FOB numbers formed on a purely notional basis are maintained between $775/t and $800/t basis FOB Al Ruwais and Sitra in respect of all three grades of partly-approved Group III base stocks. Fully approved Group III material from the Sitra refinery, under the Neste banner, is estimated to netback higher at between $835/t and $865/t.

As before, 8 cSt material exported to India and Far East may show lower netback levels due to lower selling prices. Levels are estimated to be around $75/t-$100/t lower than those quoted above.

The numbers above refer to FOB levels established on a notional netback basis using published shipping freight rates, and taking into account advised local selling prices, plus notifications of bulk CIF/CFR cargo prices from various sources.

News of Group II base stocks moving from Yanbu to Italy is still awaited with no further action apparent at this time. In Middle East Gulf, prices of Group II base stocks FCA, delivered by truck or flexi from U.A.E. sellers are maintained as last week’s new levels with sources in U.A.E. confirming offers for relatively small quantities from Al Ruwais are competing against imported grades These offers are based on truck deliveries at around $875/t in respect of the heavier vis grade. Prices in respect of the fully approved light grades 100N/150N/ 220N are maintained around $995/t-$1,040/t, with 500N/600N between $1,085/t and $1,125/t. These prices refer to Middle East Gulf delivered prices pertain to small quantities of less than 25,000 tons per load.
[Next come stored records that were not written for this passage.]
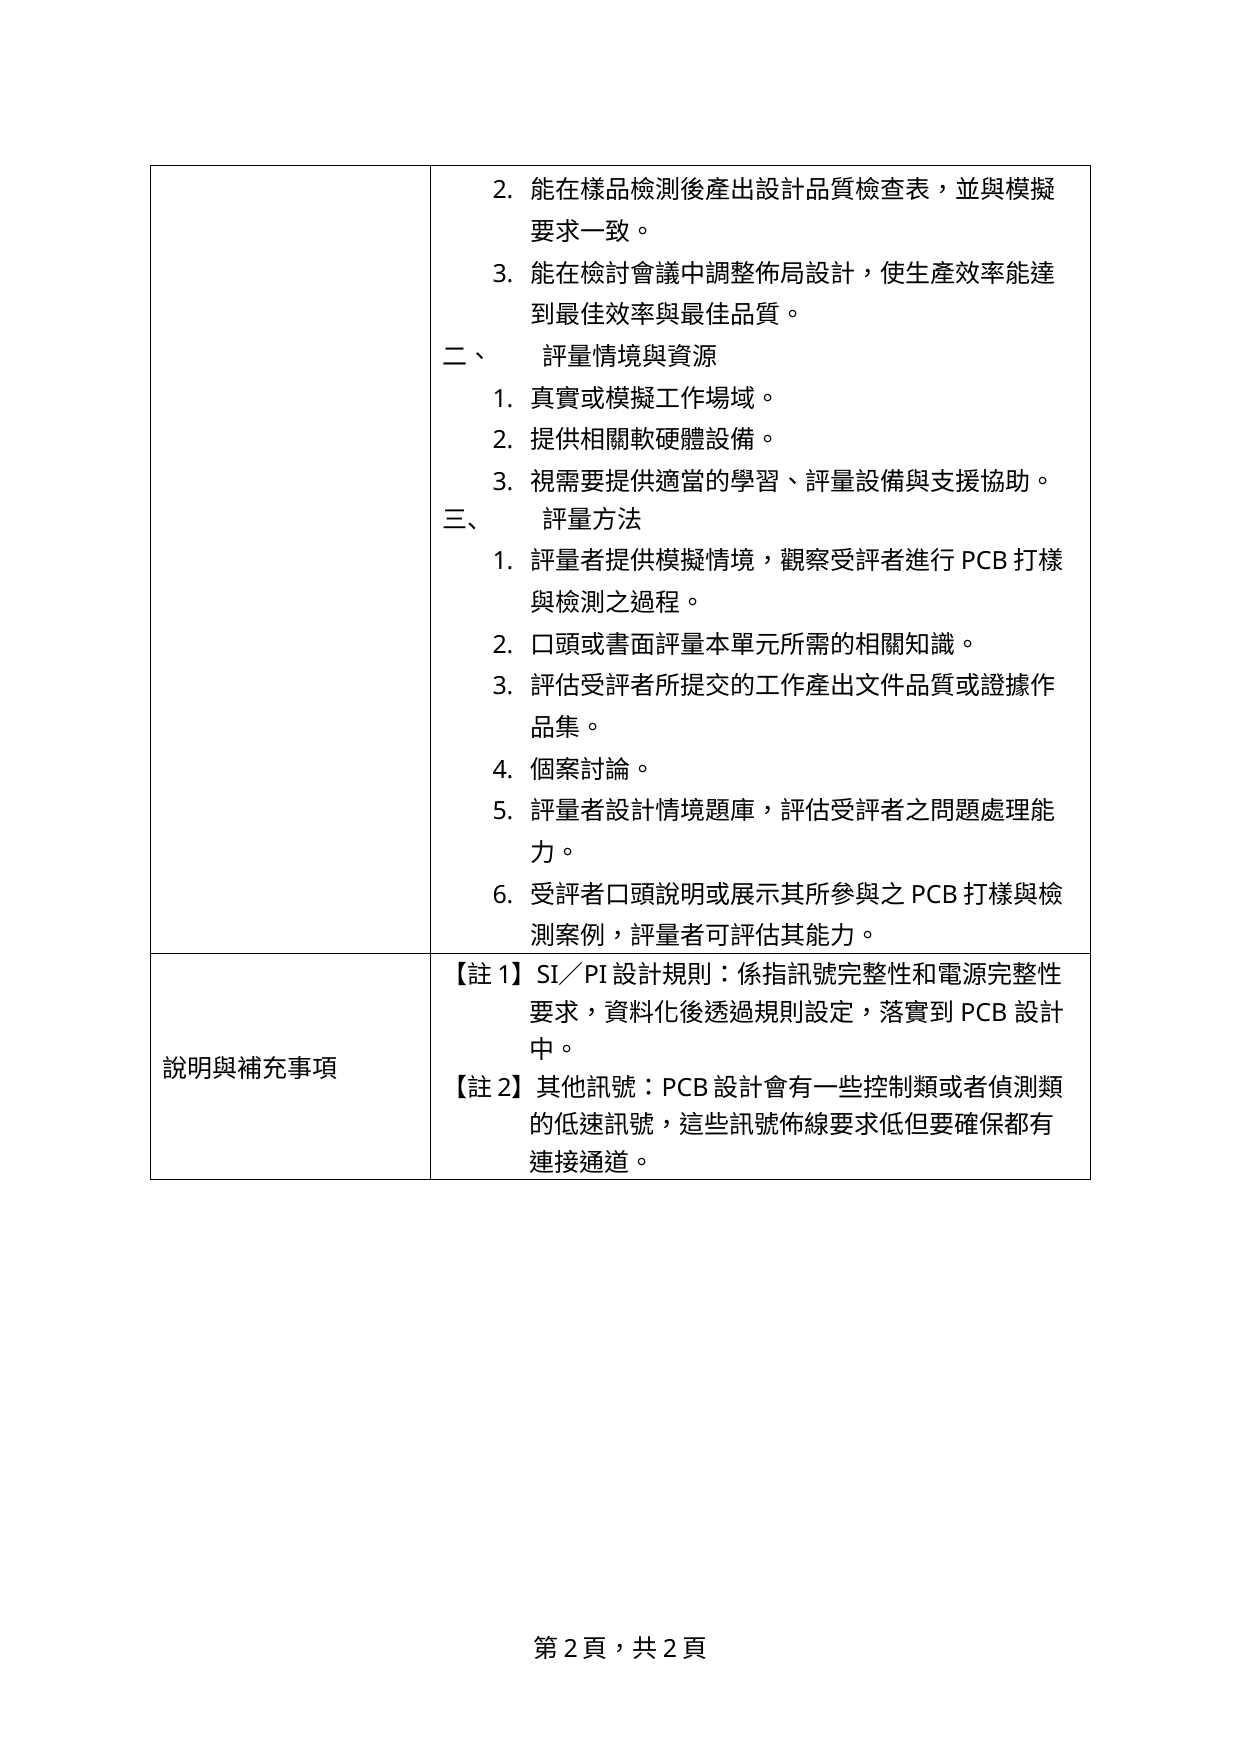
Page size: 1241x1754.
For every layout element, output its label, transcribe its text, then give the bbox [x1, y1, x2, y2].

table_cell 【註1】SI／PI設計規則：係指訊號完整性和電源完整性要求，資料化後透過規則設定，落實到 PCB 設計中。 【註2】其他訊號：PCB設計會有一些控制類或者偵測類的低速訊號，這些訊號佈線要求低但要確保都有連接通道。 [431, 954, 1090, 1179]
table_cell 評量證據 能完成PCB打樣作業，並產出符合規格之樣品。 能在樣品檢測後產出設計品質檢查表，並與模擬要求一致。 能在檢討會議中調整佈局設計，使生產效率能達到最佳效率與最佳品質。 評量情境與資源 真實或模擬工作場域。 提供相關軟硬體設備。 視需要提供適當的學習、評量設備與支援協助。 評量方法 評量者提供模擬情境，觀察受評者進行PCB打樣與檢測之過程。 口頭或書面評量本單元所需的相關知識。 評估受評者所提交的工作產出文件品質或證據作品集。 個案討論。 評量者設計情境題庫，評估受評者之問題處理能力。 受評者口頭說明或展示其所參與之PCB打樣與檢測案例，評量者可評估其能力。 [431, 166, 1090, 953]
table_cell 說明與補充事項 [151, 954, 430, 1179]
table_cell [151, 166, 430, 953]
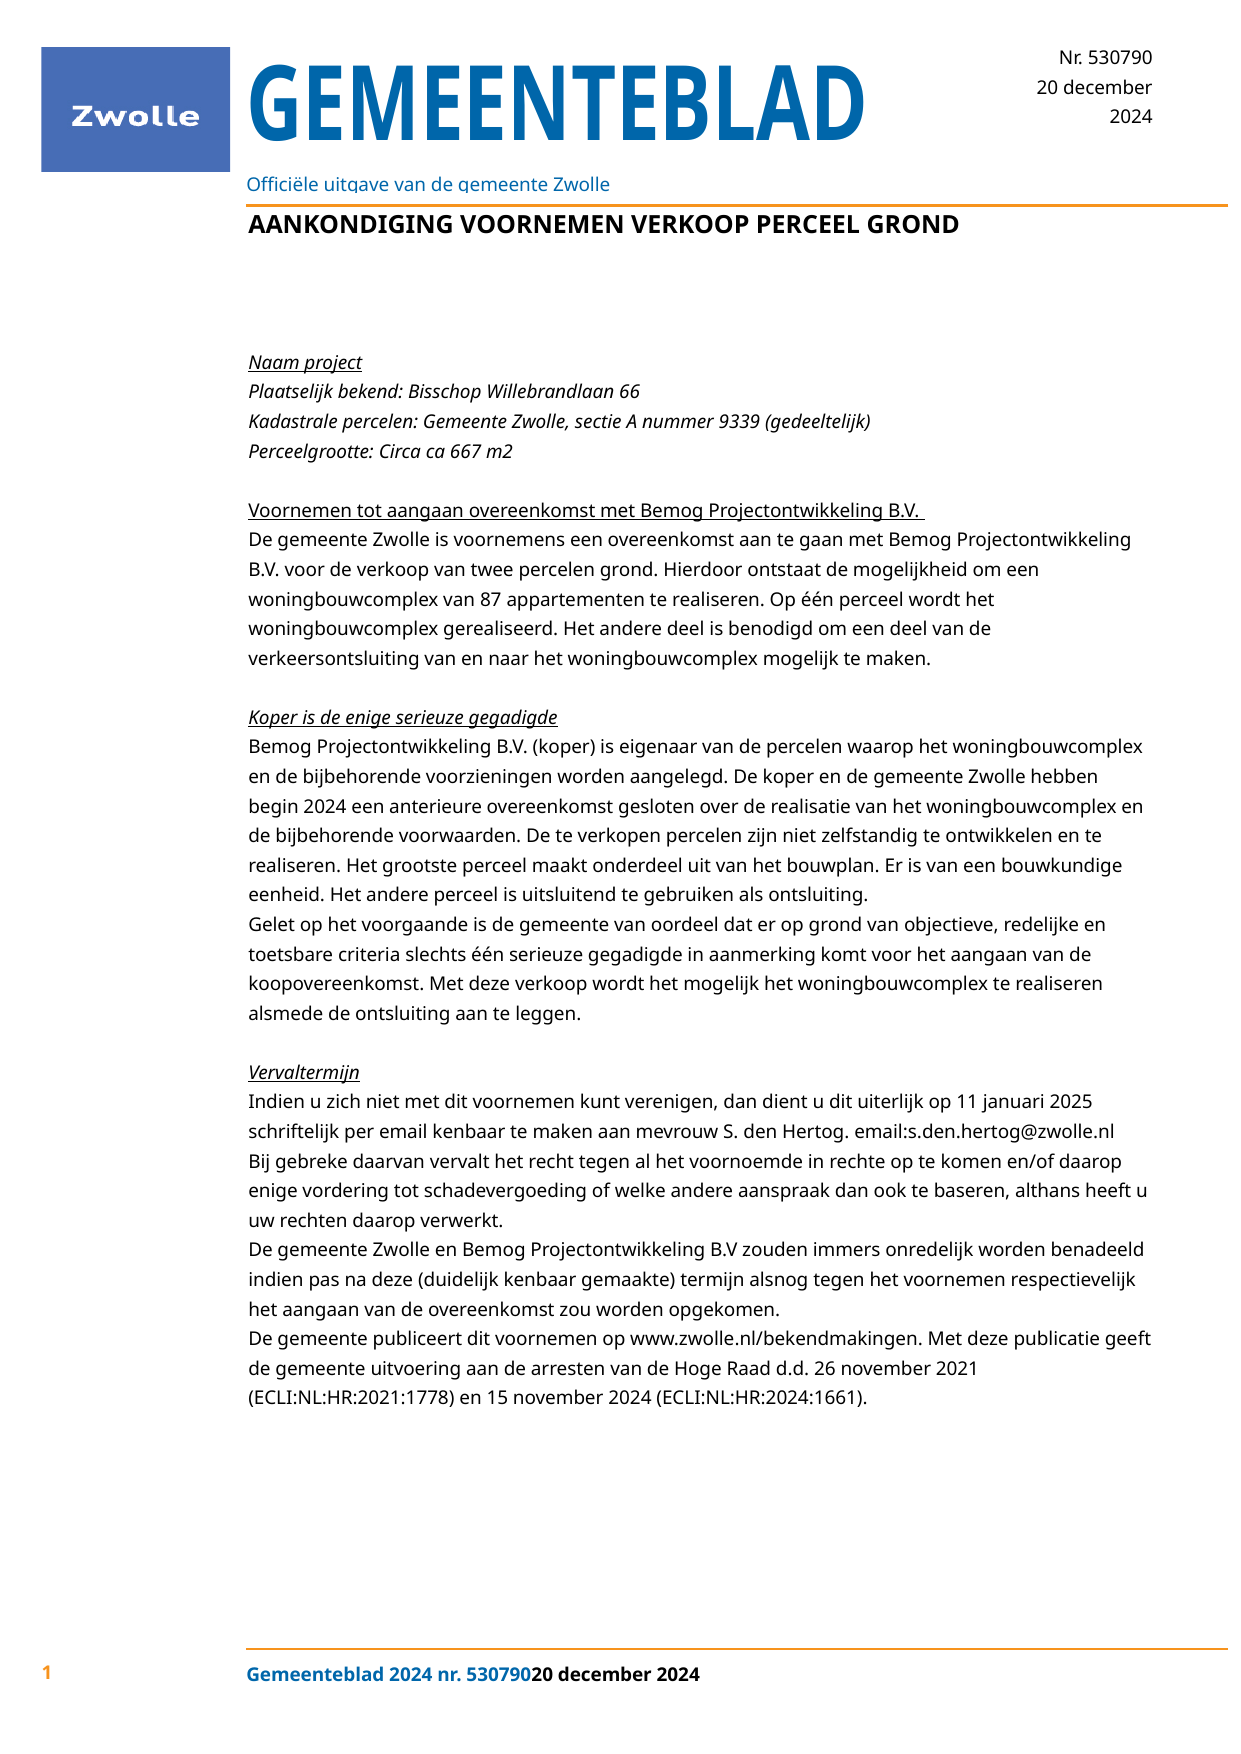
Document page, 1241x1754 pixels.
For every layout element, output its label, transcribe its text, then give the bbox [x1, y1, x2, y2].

text Bij gebreke daarvan vervalt het recht tegen al het voornoemde in rechte op te komen en/of daarop enige vordering tot schadevergoeding of welke andere aanspraak dan ook te baseren, althans heeft u uw rechten daarop verwerkt. [248, 1148, 1152, 1233]
text Gelet op het voorgaande is de gemeente van oordeel dat er op grond van objectieve, redelijke en toetsbare criteria slechts één serieuze gegadigde in aanmerking komt voor het aangaan van de koopovereenkomst. Met deze verkoop wordt het mogelijk het woningbouwcomplex te realiseren alsmede de ontsluiting aan te leggen. [248, 911, 1152, 1026]
text De gemeente Zwolle is voornemens een overeenkomst aan te gaan met Bemog Projectontwikkeling B.V. voor de verkoop van twee percelen grond. Hierdoor ontstaat de mogelijkheid om een woningbouwcomplex van 87 appartementen te realiseren. Op één perceel wordt het woningbouwcomplex gerealiseerd. Het andere deel is benodigd om een deel van de verkeersontsluiting van en naar het woningbouwcomplex mogelijk te maken. [248, 527, 1152, 671]
text Voornemen tot aangaan overeenkomst met Bemog Projectontwikkeling B.V. [248, 497, 1152, 523]
text Perceelgrootte: Circa ca 667 m2 [248, 438, 1152, 464]
text Koper is de enige serieuze gegadigde [248, 704, 1152, 730]
picture [41, 47, 231, 172]
text Plaatselijk bekend: Bisschop Willebrandlaan 66 [248, 379, 1152, 404]
text De gemeente Zwolle en Bemog Projectontwikkeling B.V zouden immers onredelijk worden benadeeld indien pas na deze (duidelijk kenbaar gemaakte) termijn alsnog tegen het voornemen respectievelijk het aangaan van de overeenkomst zou worden opgekomen. [248, 1237, 1152, 1322]
text AANKONDIGING VOORNEMEN VERKOOP PERCEEL GROND [248, 207, 1152, 241]
text Vervaltermijn [248, 1059, 1152, 1085]
text Kadastrale percelen: Gemeente Zwolle, sectie A nummer 9339 (gedeeltelijk) [248, 408, 1152, 434]
text Naam project [248, 349, 1152, 375]
text De gemeente publiceert dit voornemen op www.zwolle.nl/bekendmakingen. Met deze publicatie geeft de gemeente uitvoering aan de arresten van de Hoge Raad d.d. 26 november 2021 (ECLI:NL:HR:2021:1778) en 15 november 2024 (ECLI:NL:HR:2024:1661). [248, 1325, 1152, 1410]
text Indien u zich niet met dit voornemen kunt verenigen, dan dient u dit uiterlijk op 11 januari 2025 schriftelijk per email kenbaar te maken aan mevrouw S. den Hertog. email:s.den.hertog@zwolle.nl [248, 1089, 1152, 1144]
text Bemog Projectontwikkeling B.V. (koper) is eigenaar van de percelen waarop het woningbouwcomplex en de bijbehorende voorzieningen worden aangelegd. De koper en de gemeente Zwolle hebben begin 2024 een anterieure overeenkomst gesloten over de realisatie van het woningbouwcomplex en de bijbehorende voorwaarden. De te verkopen percelen zijn niet zelfstandig te ontwikkelen en te realiseren. Het grootste perceel maakt onderdeel uit van het bouwplan. Er is van een bouwkundige eenheid. Het andere perceel is uitsluitend te gebruiken als ontsluiting. [248, 734, 1152, 907]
The cargo of around 8,000 tons loading out of Rotterdam and Sicily identified last week in this report was confirmed through shipping agents in Durban for arrival into that port during second half September. This major sourced cargo is only one of many which has established a trading pattern for the supply of mainly Group I grades into the South African market.

West Africa markets other than Nigeria confirmed that in addition to the Ghana requirement of around 5,000 tons, a further 4,000 tons of Group I base oils will be delivered to receivers in Guinea and Cote d’Ivoire, taking advantage of the economies of scale. The freight rate for a 9,000 tons cargo will be much more competitive than for two stand-alone parcels of 5,000 tons and 4,000 tons.

The Nigerian scene confirmed the two-port Baltic load for some 12,000 tons of Group I exports. The bulk of this will consist of bright stock out of the southern Baltic, with the addition of Russian export grades yet to be established. Whilst the pricing for these products may have been part of a special arrangement, it has been acknowledged that prices paid on an FOB basis were in line with European and other Baltic supplies.

Prices are re-assessed and are adjusted downwards in respect of Group I base oils landed into Nigeria. Light solvent neutral SN150 is now gauged between $755/t and $785/t, SN500 between $830/t and $855/t and bright stock now indicated as landed between $920/t-$940/t. SN900 from the Baltic was estimated landed at around $880/t, although no confirmation this grade was loaded on the Baltic supply has yet been confirmed. These prices apply to the most recent supply ex Baltic and are in respect of large parcels in excess of 10,000 tons total of Group I base oils delivered CFR or CIF into Apapa port, Nigeria.